7. The method of claim 6, wherein the solvent is distilled water or alcohol.

8. The method of claim 7, wherein the alcohol is one of methyl alcohol, ethyl alcohol, n-propyl alcohol, iso-propyl alcohol, n-butyl alcohol and 2-methoxy alcohol.

9. The method of claim 6, wherein the solvent includes one of hydrochloric acid, nitric acid and acetic acid, and the amount of acid is smaller than 0.1N.

10. The method of claim 6, wherein the glass composition includes one or more B, Al, Si, P, Mg, Ca, Sr, Ba, Zn, Pb and La.

11. The method of claim 6, wherein the glass compound includes one or more selected from the group consisting of chloride, nitride, hydrate, acetic acid compound, alkoxy compound and acid of an element constituting a glass composition.

12. The method of claim 6, wherein the concentration of the molten solution is within 3 mol/L on the basis of the total amount of compound of the glass composition.

13. The method of claim 6, wherein the molten solution is atomized by using a ultrasonic oscillation method or a nozzle spraying method, or by using both methods.

14. The method of claim 6, wherein an average particle diameter of the atomized droplets is 1 μm˜5 μm.

15. The method of claim 6, wherein the carrier gas is nitrogen, argon and oxygen, which are active gases, or their mixture.

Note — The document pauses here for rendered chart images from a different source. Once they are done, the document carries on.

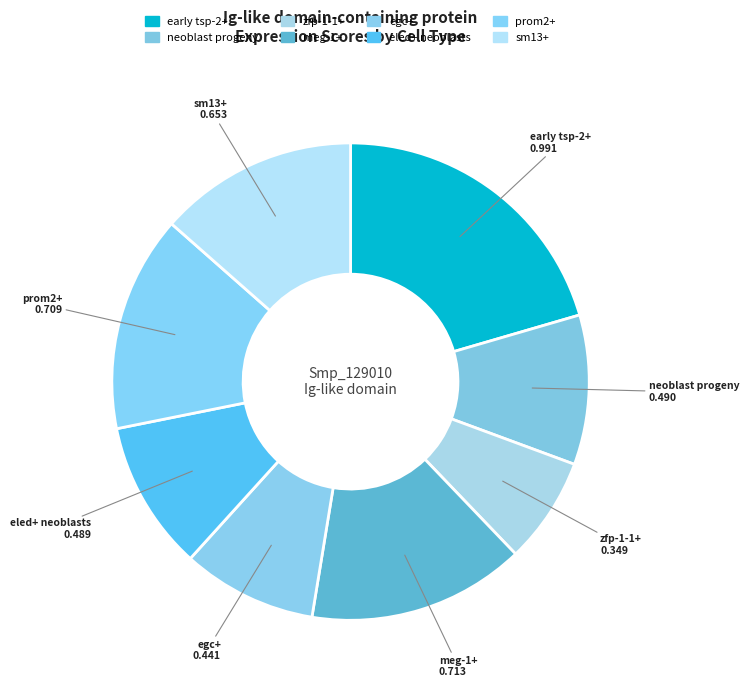

How many segments does this pie chart have?

8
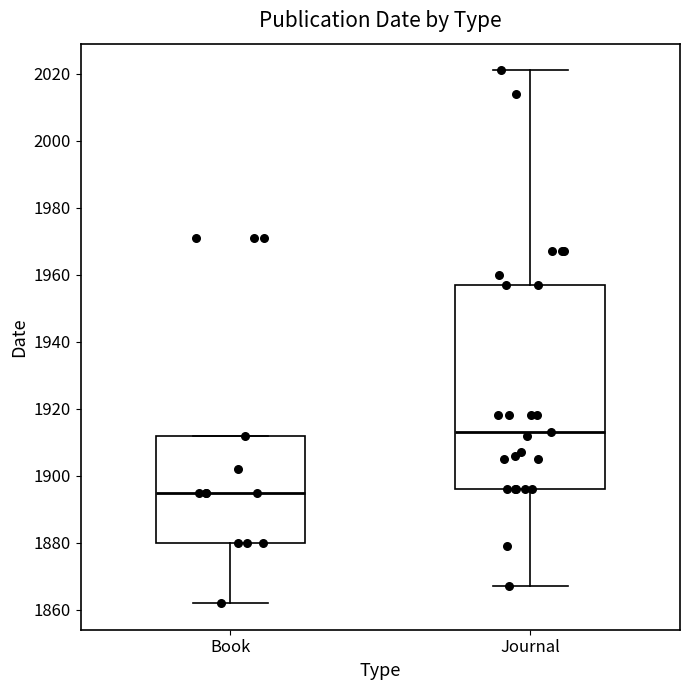

Reading left to right, transcribe this box plot: for each box, give where its median line is, the range the box spans, and where its two whiskers end, as read against the y-axis. The values are not printed on the chart, so give them approximately, as read against the axis.

Book: median 1896, box 1880 to 1912, whiskers 1862 to 1912
Journal: median 1914, box 1896 to 1958, whiskers 1868 to 2022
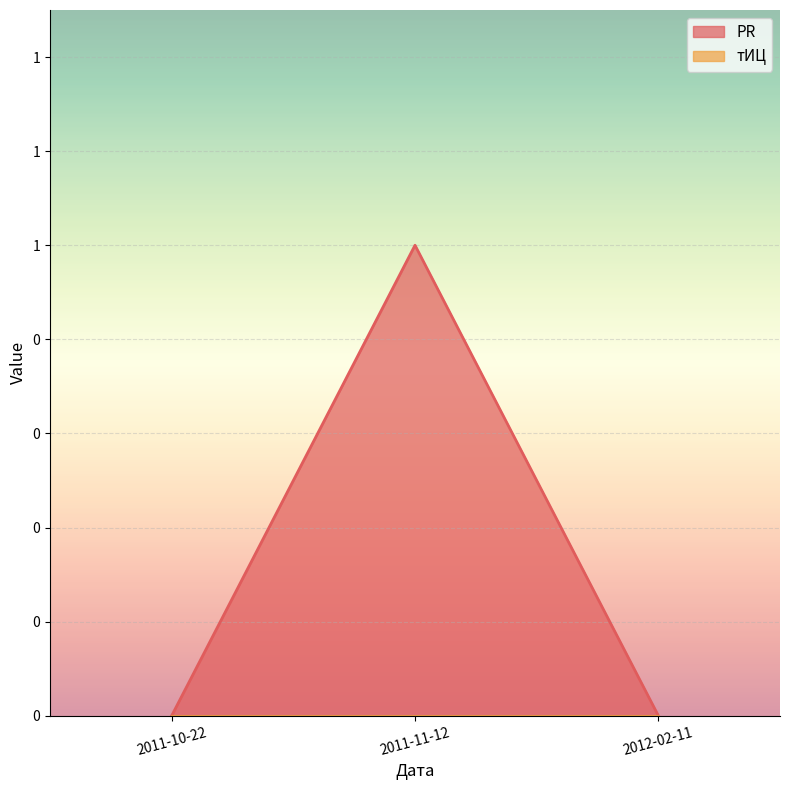

List the labels in order of value, smallest first.

2011-10-22, 2012-02-11, 2011-11-12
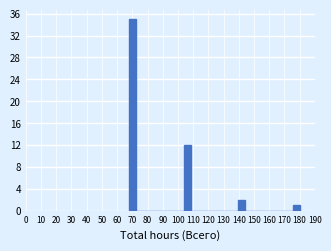

Reading left to right, list every bar in this chart as the range it spans on the x-axis followed by its height. Neither the bar edges nor the heights are printed on the chart, so give them approximately, as read against the axes.

68 to 72: 35
72 to 77: 0
77 to 81: 0
81 to 86: 0
86 to 90: 0
90 to 95: 0
95 to 99: 0
99 to 104: 0
104 to 108: 12
108 to 113: 0
113 to 117: 0
117 to 122: 0
122 to 126: 0
126 to 131: 0
131 to 135: 0
135 to 140: 0
140 to 144: 2
144 to 149: 0
149 to 153: 0
153 to 158: 0
158 to 162: 0
162 to 167: 0
167 to 171: 0
171 to 176: 0
176 to 180: 1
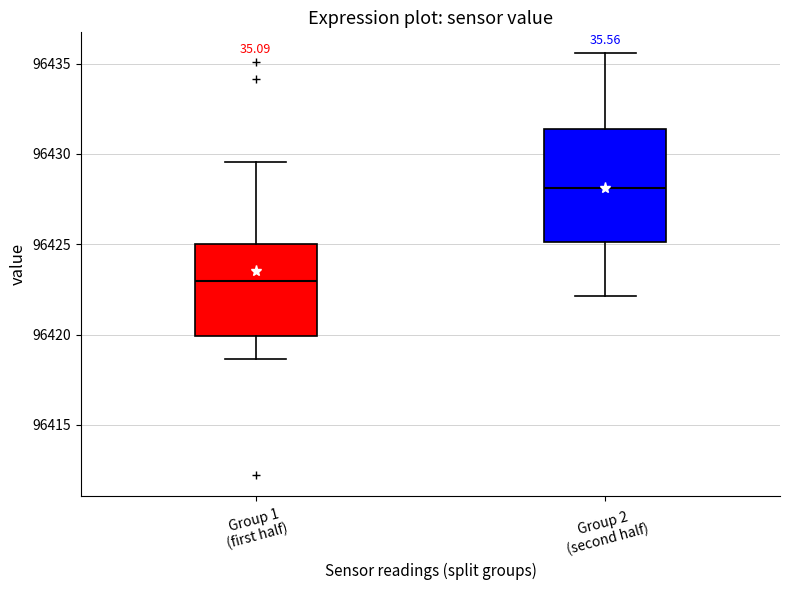

Comparing the boxes themselves (not the whiskers), which one is the tallest?

Group 2 (second half)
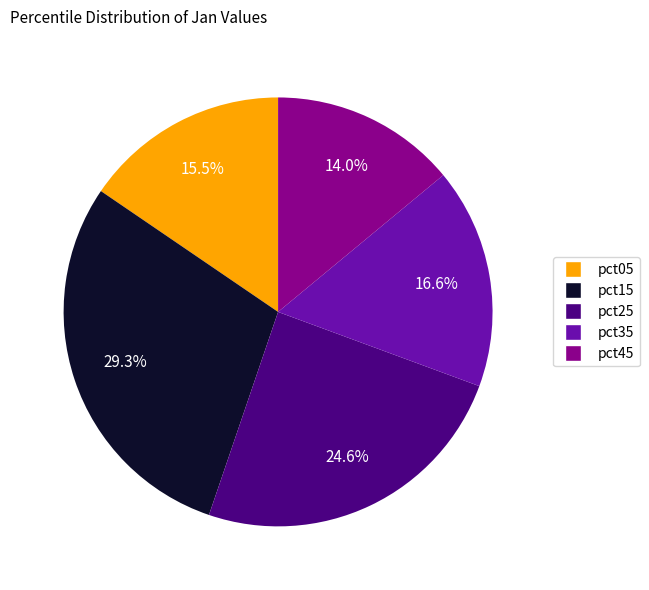

What percentage do pct45 and pct05 together represent?

29.5%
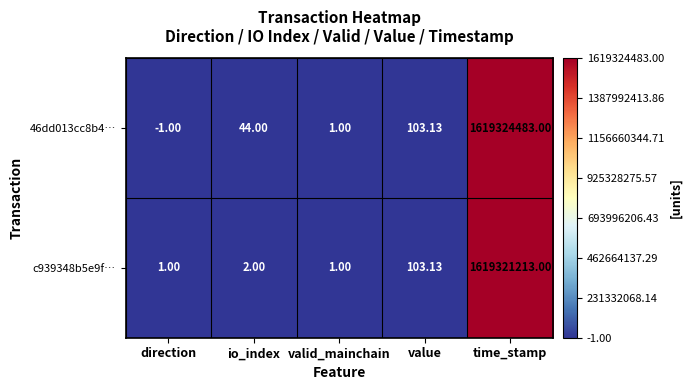

Which series has the largest range (max minus min)?

46dd013cc8b4…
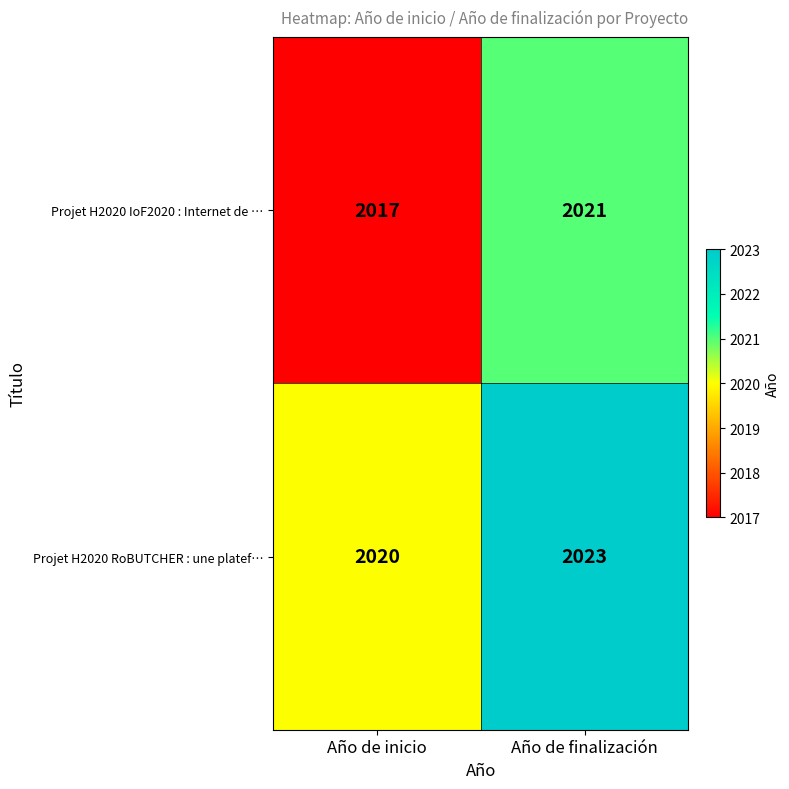

How many values in the Projet H2020 IoF2020 : Internet de … series are below 2021?

1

16. The method of claim 15, wherein a supply flow rate of the carrier gas is 2 Ipm˜20 Ipm.

17. The method of claim 6, wherein the gas generating flames in the flame unit of the flame reactor is one or more of H₂, C₃H₆and LPG, or a mixed gas obtained by mixing one or more of H₂, C₃H₆and LPG and O₂, and a temperature of the flame unit is 1500° C.˜2500° C. or higher than 2500° C.

18. The method of claim 6, wherein the size of the collected glass particle is 200 nm or smaller.

19. The method of claim 6, wherein droplets melt by the flame reactor are cooled to be vitrified.